By Kim Howard
Williston gas station owners say they are not to blame for skyrocketing prices, though they are still hearing a lot about the high cost of refueling.
“It’s not easy,” said Joe Marriott, manager at the Short Stop Mobil at Taft Corners. “All five of my cashiers are stressed out” from dealing with customer complaints and keeping an eye out for people driving off without paying.
Mario Herceg, manager of Simon’s Plaza Store and Deli, concurred. “We hate for the gas prices (to be) this high,” he said.
“Some customers think that we are changing the prices,” Herceg said, noting that he had changed the price sign four times in the preceding week. However, “gas station owners and managers and employees have nothing to do with these gas prices,” he said.
In the wake of Hurricane Katrina, which damaged Gulf Coast refineries and pipelines, prices spiked sharply to more than $3 a gallons last week. The jump comes after a steady rise in prices over the summer amid increases in the price of crude oil.
This week, “every single time you get a delivery, you get a new price” from the supplier, Herceg explained. Local station representatives who agreed to be interviewed indicated that deliveries range from two times a week to daily, sometimes even twice a day.
S.B. Collins of St. Albans, which supplies gas for three of the five gas stations in Williston, including Simon’s, did not immediately return a phone call for comment. A.R. Sandri of Springfield, Mass., which supplies gasoline and leases the station to Clark’s Sunoco, also did not respond.
However, Bradford Oil Company, supplier for Korner Kwik Stop in Williston Village, did comment on the role of suppliers in rising gas prices.
“The suppliers are in the same boat as the retailers,” said Richard Browne, general manager of the Bradford-based company. “The reason the retailers’ costs have gone up is because our costs have gone up. What we pay when we pick up a load of gas for a station has gone up in some cases by as much as a dollar in the last week.”
“It’s somewhere before there, that anybody’s making any money,” Browne said, referring to where they load the gasoline.
Shane Sweet agreed. “The money is being made way, way upstream,” said Sweet, the executive vice president and director of the Northfield-based Vermont Fuel Dealers Association. “I can say categorically that there’s absolutely no party for anyone in Vermont.
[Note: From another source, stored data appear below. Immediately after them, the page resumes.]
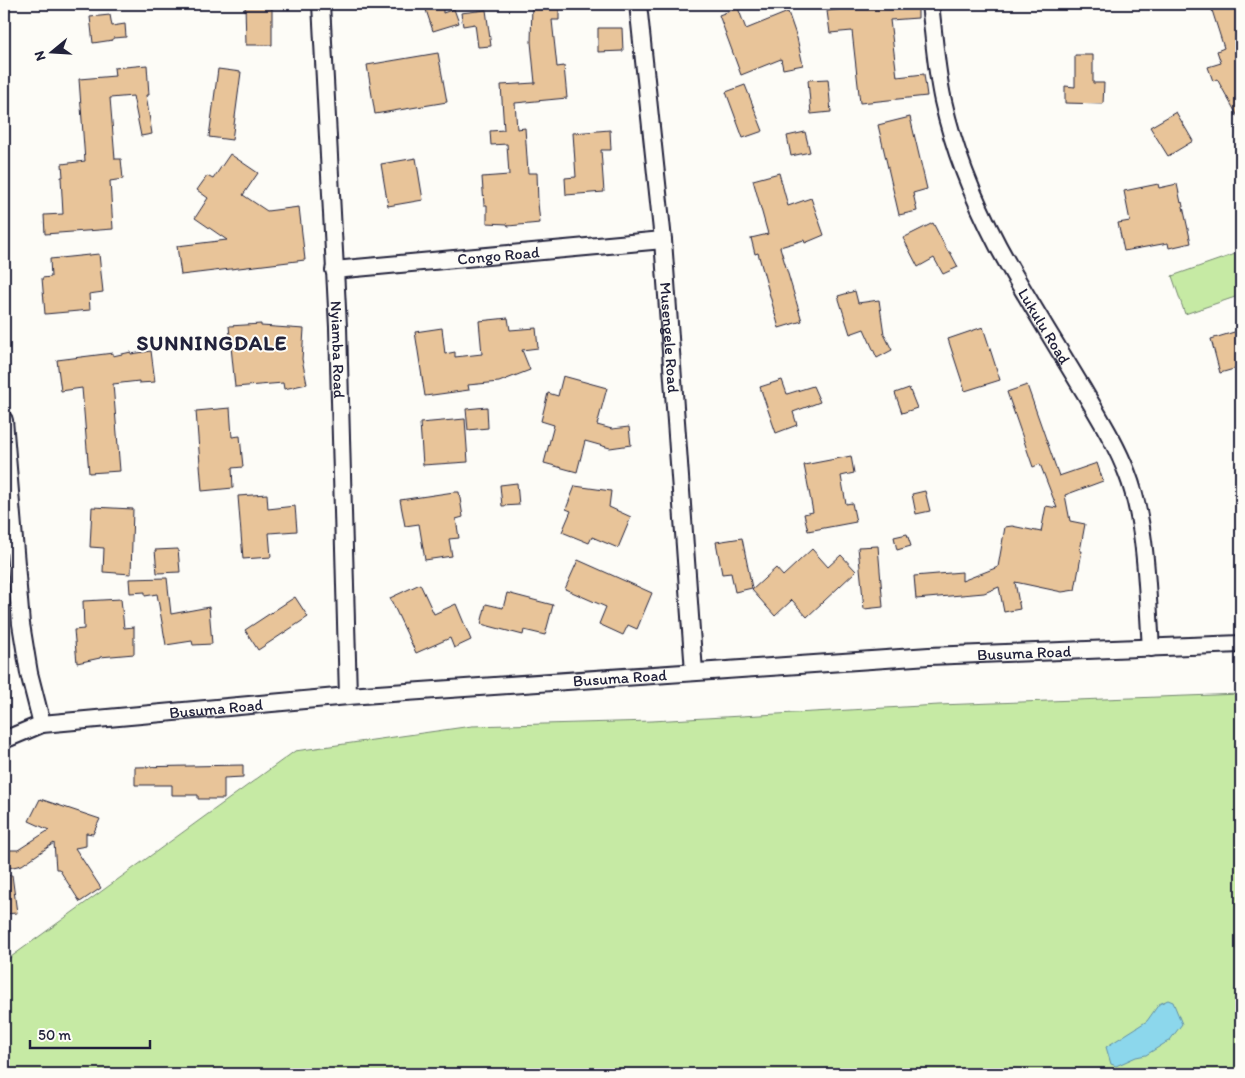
<svg xmlns="http://www.w3.org/2000/svg" width="1245" height="1078" viewBox="0 0 1245 1078" font-family="Itim,sans-serif">
<rect width="100%" height="100%" fill="#fdfcf7"/>
<filter id="ink" filterUnits="userSpaceOnUse"><feTurbulence type="fractalNoise" baseFrequency=".02" numOctaves="2"/><feDisplacementMap in="SourceGraphic" scale="10" xChannelSelector="R" yChannelSelector="G"/><feConvolveMatrix kernelMatrix="1 2 1 2 8 2 1 2 1" color-interpolation-filters="sRGB"/></filter>
<g filter="url(#ink)">
<g fill="#c6eaa4" stroke="#748670">
<polygon points="1241,252 1241,295 1185,314 1172,276"/>
<polygon points="1241,694 1241,1074 4,1074 4,962 295,751 472,726 652,721 939,705"/>
</g>
<polygon fill="#8cd7ec" stroke="#628fa5" points="1168,1000 1173,1002 1182,1024 1170,1040 1146,1055 1136,1057 1116,1066 1111,1064 1106,1047 1147,1021 1159,1004"/>
<g fill="#e8c499" stroke="#22223b">
<polygon points="245,4 272,4 272,45 246,45"/>
<polygon points="424,4 443,4 443,13 454,9 459,23 433,31"/>
<polygon points="532,4 559,4 559,20 552,20 557,67 564,66 567,98 515,103 517,129 525,128 528,173 537,173 538,203 540,223 508,226 507,224 487,223 487,205 484,205 482,177 509,175 507,144 491,145 490,131 504,130 501,85 535,83 531,42"/>
<polygon points="889,4 918,4 918,18 890,20 897,77 924,74 927,96 860,103 852,31 830,33 827,11"/>
<polygon points="1210,4 1241,4 1241,122 1217,79 1213,81 1208,67 1221,63 1217,51 1224,48"/>
<polygon points="738,8 746,29 788,12 797,38 803,65 783,69 781,59 741,75 719,15"/>
<polygon points="486,10 491,46 478,47 475,24 463,26 461,13"/>
<polygon points="110,15 112,26 125,24 126,37 113,38 113,40 93,43 90,17"/>
<polygon points="598,28 622,28 623,51 598,52"/>
<polygon points="438,53 447,102 375,114 367,65"/>
<polygon points="1075,55 1093,55 1093,83 1104,83 1103,104 1065,103 1065,86 1075,87"/>
<polygon points="147,65 149,95 146,95 152,134 141,136 133,96 110,98 115,159 121,159 123,179 110,181 113,229 45,234 44,215 63,214 61,177 63,177 62,164 85,161 79,79 115,76 114,68"/>
<polygon points="218,69 241,72 232,140 209,137"/>
<polygon points="828,79 831,112 811,114 808,80"/>
<polygon points="745,85 763,131 743,138 726,92"/>
<polygon points="1176,112 1193,141 1168,156 1150,127"/>
<polygon points="910,117 927,189 913,193 917,211 899,215 878,125"/>
<polygon points="610,130 611,150 601,150 604,192 566,195 565,178 576,177 573,133"/>
<polygon points="805,132 810,152 791,156 787,136"/>
<polygon points="230,154 258,173 243,195 267,211 299,207 305,260 181,275 177,246 227,240 195,218 208,198 197,190 207,176 213,179"/>
<polygon points="416,158 423,200 388,206 381,164"/>
<polygon points="779,173 788,206 811,198 824,235 805,243 804,240 780,247 802,321 779,328 758,253 755,254 751,238 768,234 753,180"/>
<polygon points="1158,184 1159,188 1177,184 1181,203 1182,202 1191,243 1169,248 1168,243 1124,251 1118,223 1130,221 1124,191"/>
<polygon points="933,223 948,252 950,252 958,267 943,274 934,258 918,267 903,238"/>
<polygon points="99,254 103,292 89,294 90,310 45,314 42,278 51,277 50,259"/>
<polygon points="855,291 858,303 879,300 884,334 892,350 877,358 864,329 850,334 838,296"/>
<polygon points="508,318 510,330 536,328 538,348 522,350 530,370 499,382 468,385 469,390 425,396 415,332 442,328 445,354 455,352 455,357 482,354 479,321"/>
<polygon points="261,324 261,326 304,329 302,359 307,384 284,389 283,383 235,387 229,326"/>
<polygon points="983,327 1000,380 965,391 948,339"/>
<polygon points="1241,330 1241,367 1220,373 1211,339"/>
<polygon points="151,351 155,382 139,383 139,381 113,384 120,471 89,473 82,388 61,391 57,360 113,353 113,356 131,352 131,354"/>
<polygon points="563,376 607,388 597,425 612,429 629,427 631,445 610,448 585,441 577,472 544,463 554,425 541,421 548,393 558,396"/>
<polygon points="782,380 787,394 813,386 820,402 793,412 797,425 776,433 760,387"/>
<polygon points="1027,385 1059,476 1097,463 1103,481 1065,495 1070,521 1085,524 1080,551 1082,551 1075,590 1062,592 1015,582 1020,609 1004,612 999,587 984,593 916,599 914,576 962,572 962,581 998,567 1005,527 1012,526 1041,532 1046,506 1057,508 1040,464 1033,467 1007,392"/>
<polygon points="909,388 917,408 902,413 895,393"/>
<polygon points="487,407 488,428 468,430 466,409"/>
<polygon points="230,408 232,437 240,436 243,467 232,468 233,488 202,491 196,411"/>
<polygon points="465,419 468,462 423,465 420,423"/>
<polygon points="851,456 854,473 841,476 846,504 852,503 856,522 808,531 804,514 813,512 804,465"/>
<polygon points="517,483 519,505 502,506 500,485"/>
<polygon points="575,486 611,491 609,507 631,517 618,548 592,537 589,543 562,532 571,511 566,509"/>
<polygon points="925,491 930,511 916,514 912,494"/>
<polygon points="454,492 459,492 463,517 456,519 459,538 449,539 452,556 425,560 419,524 405,526 400,500"/>
<polygon points="267,494 268,509 295,506 297,531 269,533 271,557 243,559 238,496"/>
<polygon points="92,507 133,509 131,574 103,572 104,548 90,547"/>
<polygon points="907,534 911,546 897,550 894,537"/>
<polygon points="742,538 752,588 735,592 731,573 722,574 716,542"/>
<polygon points="878,546 883,607 864,609 858,547"/>
<polygon points="178,549 180,572 157,573 155,550"/>
<polygon points="812,549 828,567 841,555 856,571 807,617 792,600 775,616 752,590 776,568 783,576"/>
<polygon points="578,560 652,593 637,629 628,625 623,635 599,624 606,607 565,589"/>
<polygon points="167,578 171,614 209,607 212,644 193,645 192,641 166,645 157,594 145,596 145,592 130,593 129,579"/>
<polygon points="420,584 434,614 456,604 471,640 454,648 450,638 416,653 390,598"/>
<polygon points="507,593 553,605 545,635 524,630 523,635 481,624 486,604 503,608"/>
<polygon points="295,597 308,617 258,650 245,630"/>
<polygon points="121,599 124,628 134,627 134,654 100,657 100,658 77,663 74,630 84,629 83,601"/>
<polygon points="243,765 243,777 224,778 224,799 198,799 198,795 172,795 172,785 135,785 135,767"/>
<polygon points="40,799 100,819 93,834 86,833 86,846 75,848 101,888 80,902 59,869 56,869 54,843 22,865 4,869 4,850 18,850 49,830 29,821"/>
<polygon points="12,875 17,913 4,914 4,876"/>
</g>
<g fill="none" stroke-linecap="round" stroke-linejoin="round">
<defs>
<g id="minor">
<path id="s1" d="M321 4 338 327 348 696"/>
<path id="s2" d="M638 4 663 240 694 672"/>
<path id="s3" d="M930 4C934 36 936 70 943 101 954 151 974 200 998 246 1025 296 1056 344 1085 393 1100 419 1116 444 1127 473 1147 524 1147 593 1151 648"/>
<path id="s4" d="M334 270 663 240"/>
<polyline points="4,420 21,624 29,673 42,724"/>
<path id="s5" d="M4 740 42 724 348 696 929 656 1241 644"/>
</g>
</defs>
<use href="#minor" stroke="#22223b" stroke-width="20"/>
<use href="#minor" stroke="#fdfcf7" stroke-width="16"/>
</g>
</g>
<g text-anchor="middle" stroke-width="4" stroke-linejoin="round" paint-order="stroke">
<g font-size="16" fill="#22223b" stroke="#fdfcf7">
<text dy="6" stroke="none"><textPath href="#s4" startOffset="165">Congo Road</textPath></text>
<text dy="6" stroke="none"><textPath href="#s3" startOffset="346">Lukulu Road</textPath></text>
<text dy="6" stroke="none"><textPath href="#s2" startOffset="335">Musengele Road</textPath></text>
<text dy="6" stroke="none"><textPath href="#s1" startOffset="346">Nyiamba Road</textPath></text>
<text dy="6" stroke="none"><textPath href="#s5" startOffset="1026">Busuma Road</textPath></text>
<text dy="6" stroke="none"><textPath href="#s5" startOffset="621">Busuma Road</textPath></text>
<text dy="6" stroke="none"><textPath href="#s5" startOffset="216">Busuma Road</textPath></text>
</g>
<g font-size="21" font-weight="bold" letter-spacing="1" fill="#22223b" stroke="#fdfcf7">
<text x="212" y="350">SUNNINGDALE</text>
</g>
</g>
<rect width="1245" height="1078" fill="none" stroke="#fdfcf7" stroke-width="20"/>
<rect x="10" y="10" width="1225" height="1058" fill="none" stroke="#22223b" stroke-width="2" filter="url(#ink)"/>
<g transform="translate(52 52) rotate(252)" stroke="#fdfcf7" stroke-width="4" paint-order="stroke">
<path d="M0-4L9 19L0 12L-9 19Z" fill="#22223b"/>
<text y="-8" font-size="14" font-weight="bold" text-anchor="middle" fill="#22223b">N</text>
</g>
<path d="M30 1040v8h120v-8" fill="none" stroke="#22223b" stroke-width="2.5"/>
<text x="38" y="1040" font-size="15" fill="#22223b" stroke="#fdfcf7" stroke-width="4" paint-order="stroke">50 m</text>
</svg>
It’s really expensive to be in the fuel business.”
Allen Lemieux, who leases and owns Clark’s Sunoco, explained how in fact he is making less money as the price of gas goes up.
“As the dollar amount gets higher, I pay higher credit card fees,” Lemieux said of purchases made at the store, which has been operated by the Clark family since 1984.
For each credit card used, Lemieux pays the credit card company a percentage of the total purchased. With last week’s gas prices, Lemieux estimated he was paying nine cents per gallon in credit card fees, but only making back “pennies a gallon.” For debit cards, Lemieux said he pays 35 cents per usage just for swiping the card.
“We’re talking $7,000 a month in fees I’m paying,” Lemieux said.
Though Lemieux acknowledges that eventually A.R. Sandri, their leaser and supplier, will adjust Lemieux’s rent so that he breaks even on gasoline, the gas price increases may still have a negative effect on his ability to turn a profit.
“We make our money in the store,” Lemieux explained, from sandwiches and other goods. “My biggest fear is that as their wallets dry up because they’re putting it in their gas tank, (people) won’t buy other things in the store,” he said.
A number of Williston residents surveyed late last week indicated their behaviors will change as a result of rising gas prices.
Heather Burnett, a University of Vermont student who also works at Circuit City in Williston, filled her suburban SUV at Clark’s last week when gas there was still only $2.99 per gallon.
With the rising gas prices, “I won’t be going anywhere,” said Burnett. “No extracurriculars. No weekend activities.”
Those in the fuel industry say that with behavior changes like Burnett’s, consumers do have some control over gas prices.
“This is entirely a supply and demand situation,” Browne said. “If demand for the product declined, prices would decline.”
Sweet said that individual consumers can make a difference in the short-term by “breaking your habit or your routine when you fill up.” If you have half of a tank of gas, that’s enough, he said. “People just shouldn’t contribute to the problem.”
Over the long term, “what the consumer can do is just to be smart,” Sweet said. For example, people need to begin looking at the type of vehicle they drive, he said, and consider alternative fuels like biodiesel.
“It’s not the be-all, end-all,” Sweet said. “It’s just another tool in the toolbox.”